The dangers of such changes are underscored by a new study published last month in the American Journal of Public Health. According to U.S. News & World Report, the study shows that homeless Americans are up to 10 times less likely to receive needed health care compared to the rest of the population. Perhaps most noteworthy is that “the working poor – those that had been employed at least part time in the past year – were less likely to get the care they needed than those who were unemployed, in part because they were less likely to have health insurance.”
This is particularly ironic in that this year’s budget also included cuts to the Minnesota Family Investment Program (MFIP), a welfare-to-work program aimed at helping the working poor, as well as a 15% payment cut to providers of MinnesotaCare for childless adults, another program whose recipients tend to be working poor. In creating such a dire situation for the working poor, GAMC recipients, and the hospitals tasked with caring for these patients on fewer dollars, Minnesota is exacerbating the problem rather than trying to alleviate it.

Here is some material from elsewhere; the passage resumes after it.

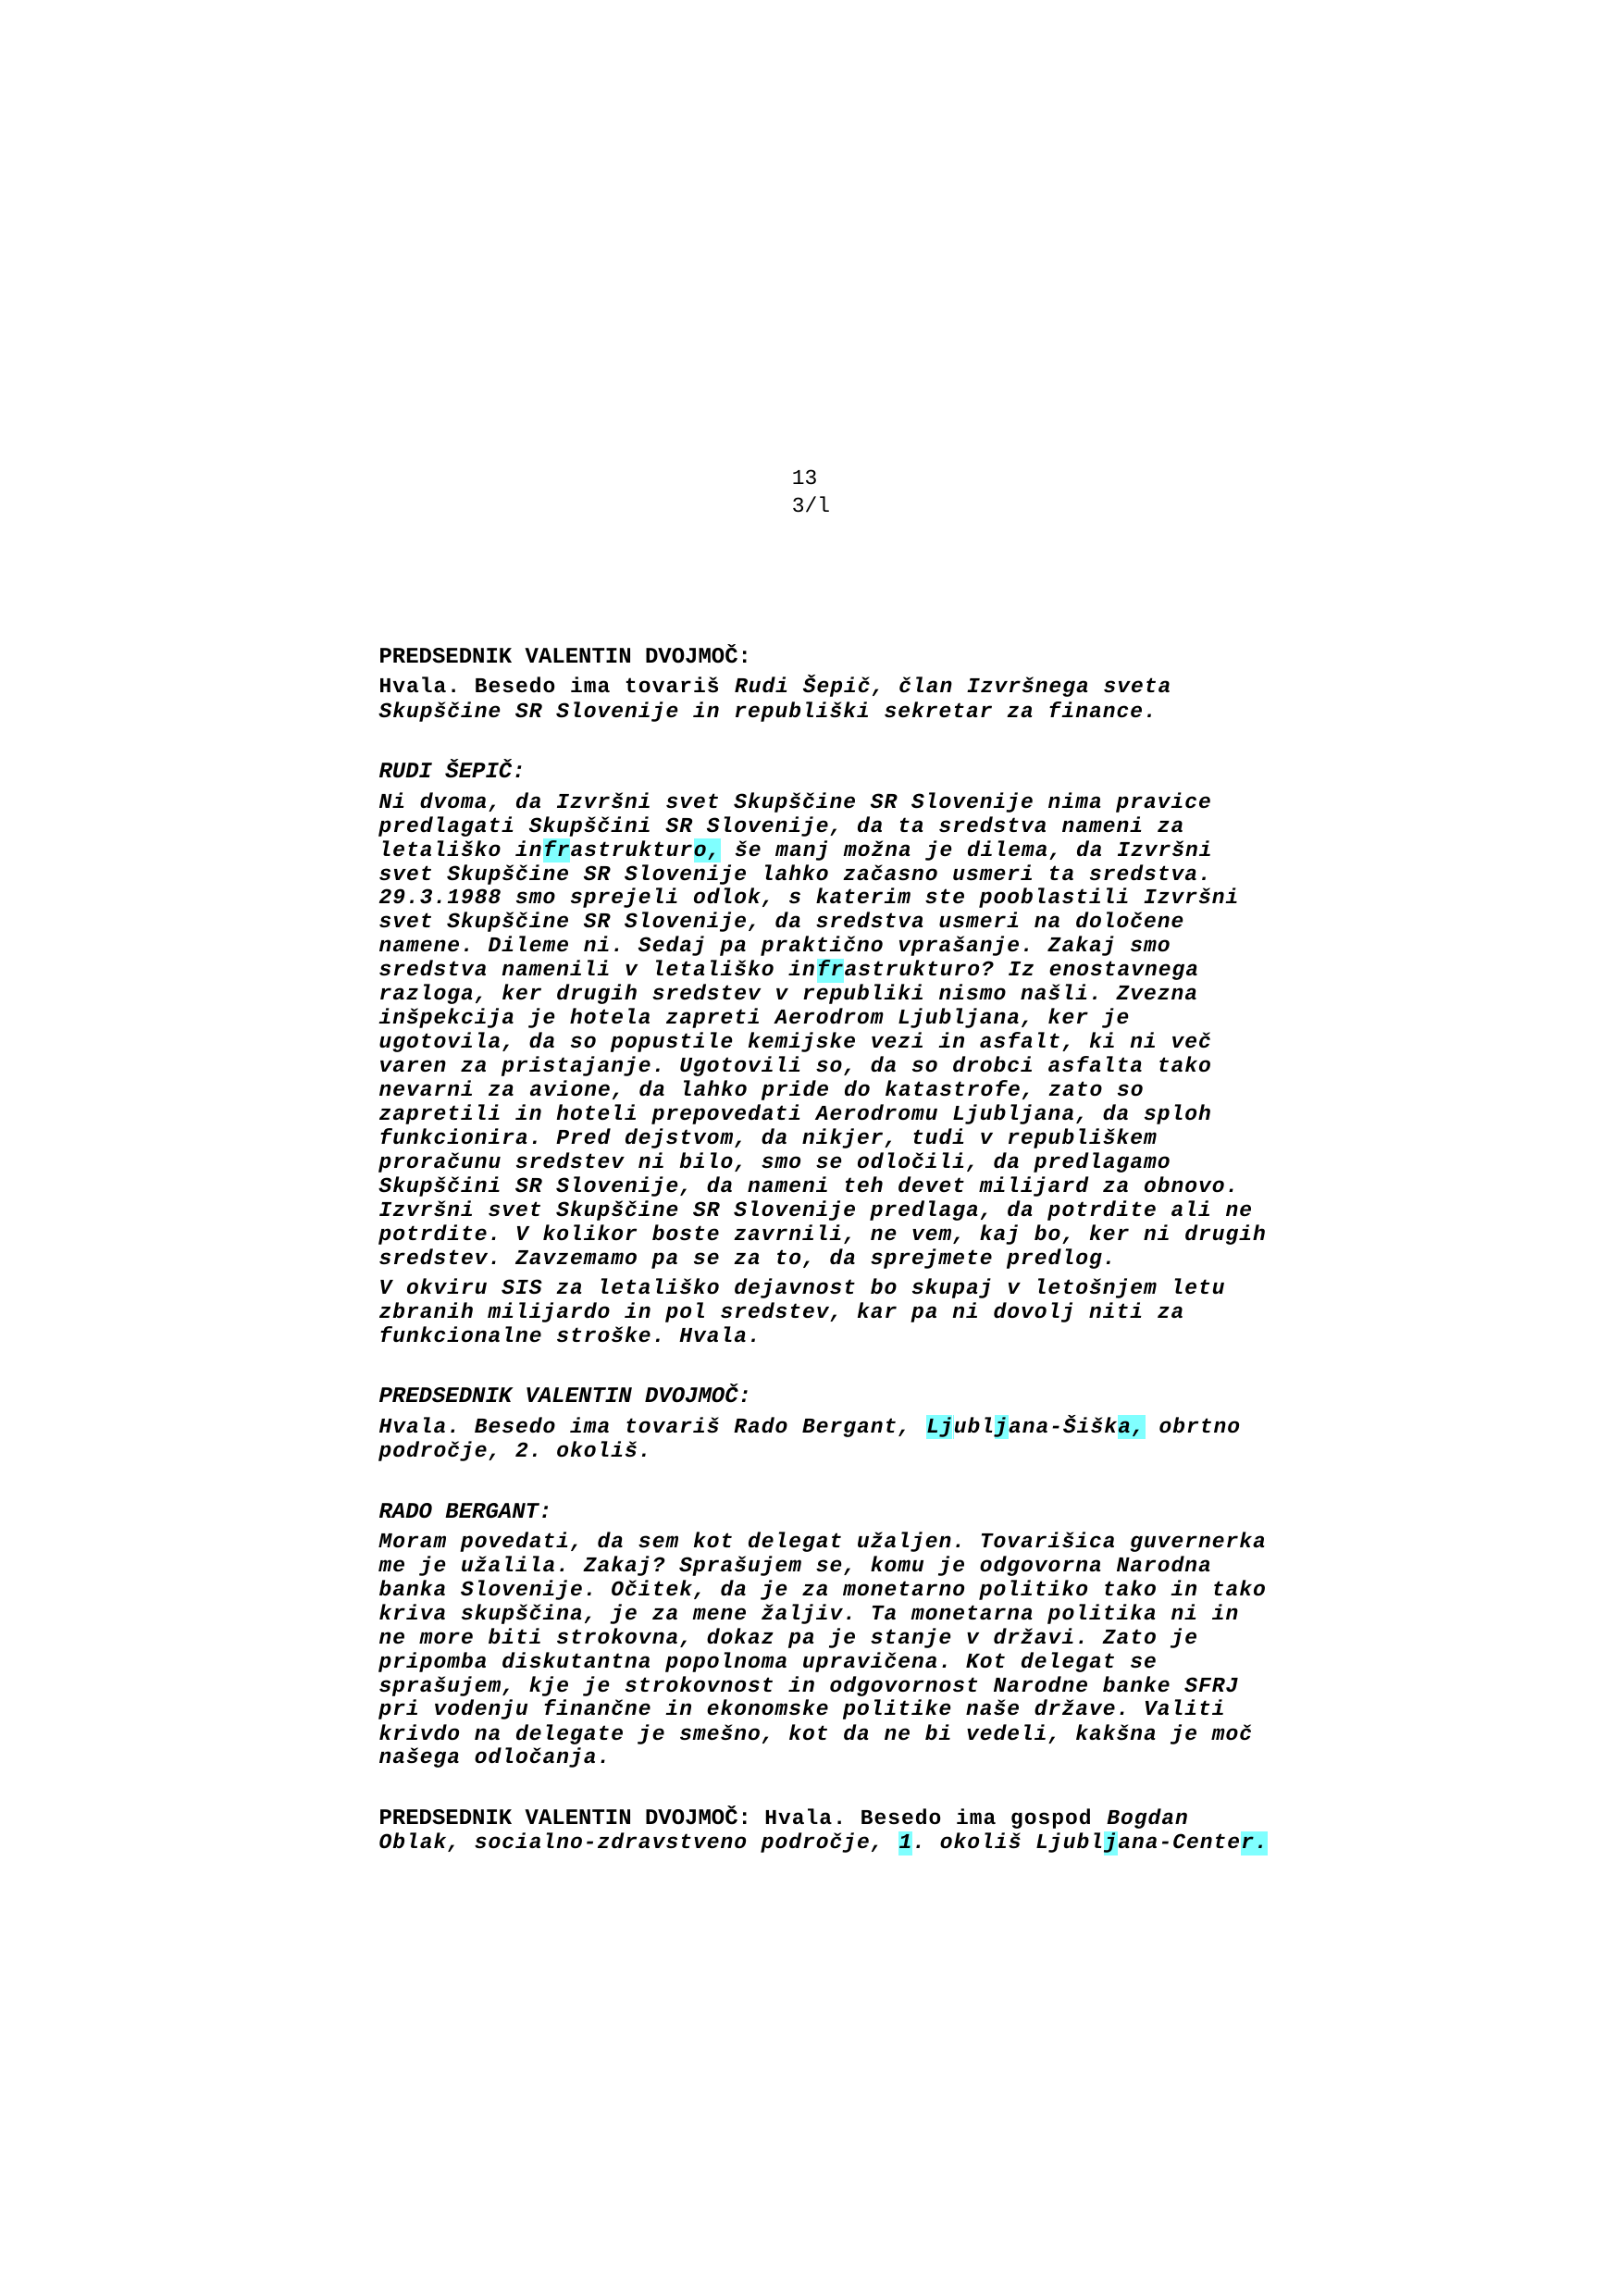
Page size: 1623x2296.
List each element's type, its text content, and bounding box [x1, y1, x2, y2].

This chapter in Minnesota health care doesn’t have to be a permanent one. With a new governor taking office in January, it will be possible to expand Medical Assistance by $188 million in order to receive $1.4 billion in federal dollars to help cover the cost of care for these patients. The prospect of raising that $188 million through a surcharge on health care providers is actually something providers prefer to the system that took effect yesterday. Hopefully, a new governor in 2011 can close the book on this ugly system that leaves no one, neither health care providers nor recipients, satisfied.